Morgan Stanley rainmaker Rob Kindler is leaving to join elite law firm Paul, Weiss, Rifkind, Wharton & Garrison after 17 years with the Wall Street investment bank where he advised on some of the largest-ever corporate takeovers. 

Paul Weiss said Kindler was joining as a partner and would chair its mergers and acquisitions practice. He was most recently vice-chair at Morgan Stanley and had been the bank’s global head of M&A. 

“Rob is widely recognised as one of the most influential and respected M&A practitioners in the world,” Paul Weiss chair Brad Karp said in a statement on Tuesday. 

Kindler said he was excited to be part of what he described as “the premier franchise for M&A and activism defence”.

“I was fortunate to be a part of Morgan Stanley for the past 17 years as its visionary leadership transformed it into the leading investment bank that it is today,” he said.

Kindler started his career at white-shoe law firm Cravath, Swaine & Moore before joining JPMorgan Chase in 2000 as global head of M&A. He moved to Morgan Stanley six years later. 
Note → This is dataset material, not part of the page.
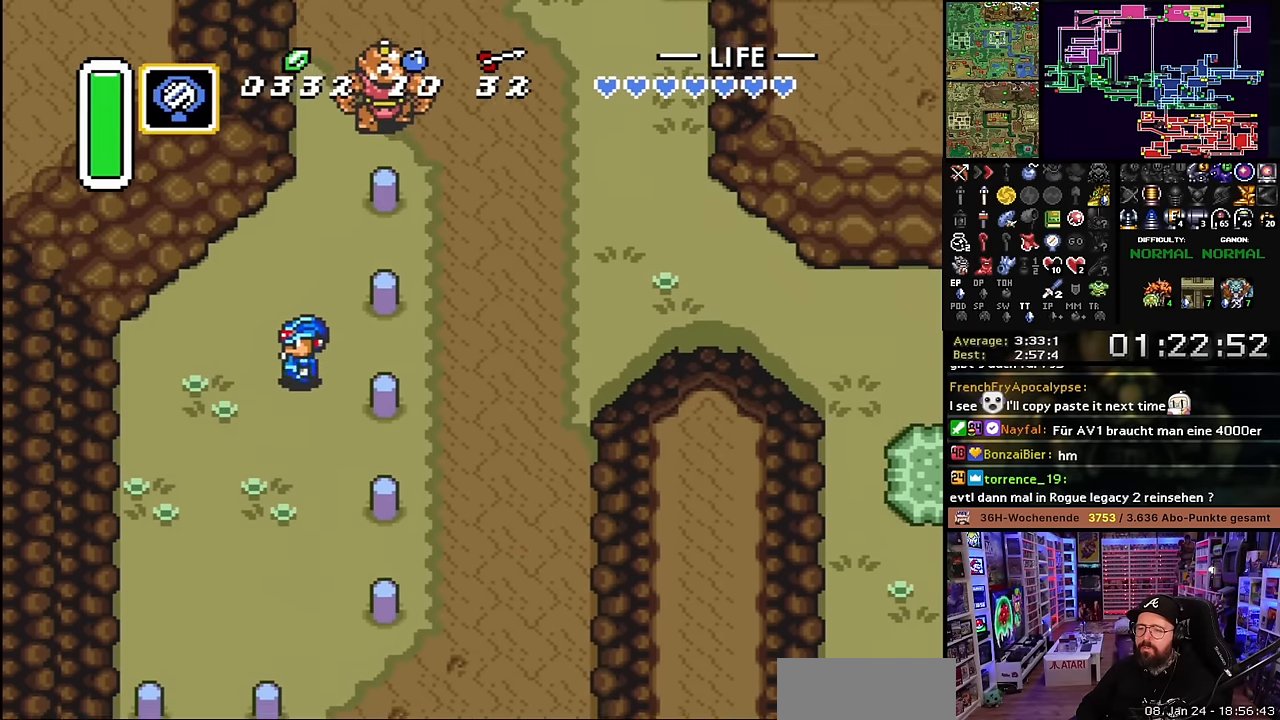
{"buttons": ["DPAD_LEFT"], "events": [[333, "Y", "down"], [450, "Y", "up"], [466, "DPAD_DOWN", "up"]]}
One of the most pivotal deals he worked on at Morgan Stanley was selling a minority stake in itself to Japanese lender Mitsubishi UFJ Group (MUFG) in 2008. The $9bn investment helped restore investor confidence in Morgan Stanley at the height of the financial crisis. 

Kindler became part of Wall Street folklore when he was sent to collect a $9bn check in person from MUFG due to bank holidays in Japan and the US.

John Mack, Morgan Stanley’s chief executive at the time, described in his recent memoir how Kindler turned up “wearing his khakis and sandals from Cape Cod”, where he had been over the weekend, and then sent his boss an email saying “We Have the Check!!!!!!” and “It’s Closed!!!!!!!!”.

Kindler has advised on dozens of other major deals, including Time Warner in its $85.4bn acquisition by AT&T, Dow Chemical’s $130bn merger with DuPont and Bristol Myers Squibb on its $90bn acquisition of Celgene. 

Recently, he worked on Morgan Stanley’s acquisitions of ETrade and Eaton Vance, two deals that have been central to its growth in asset and wealth management.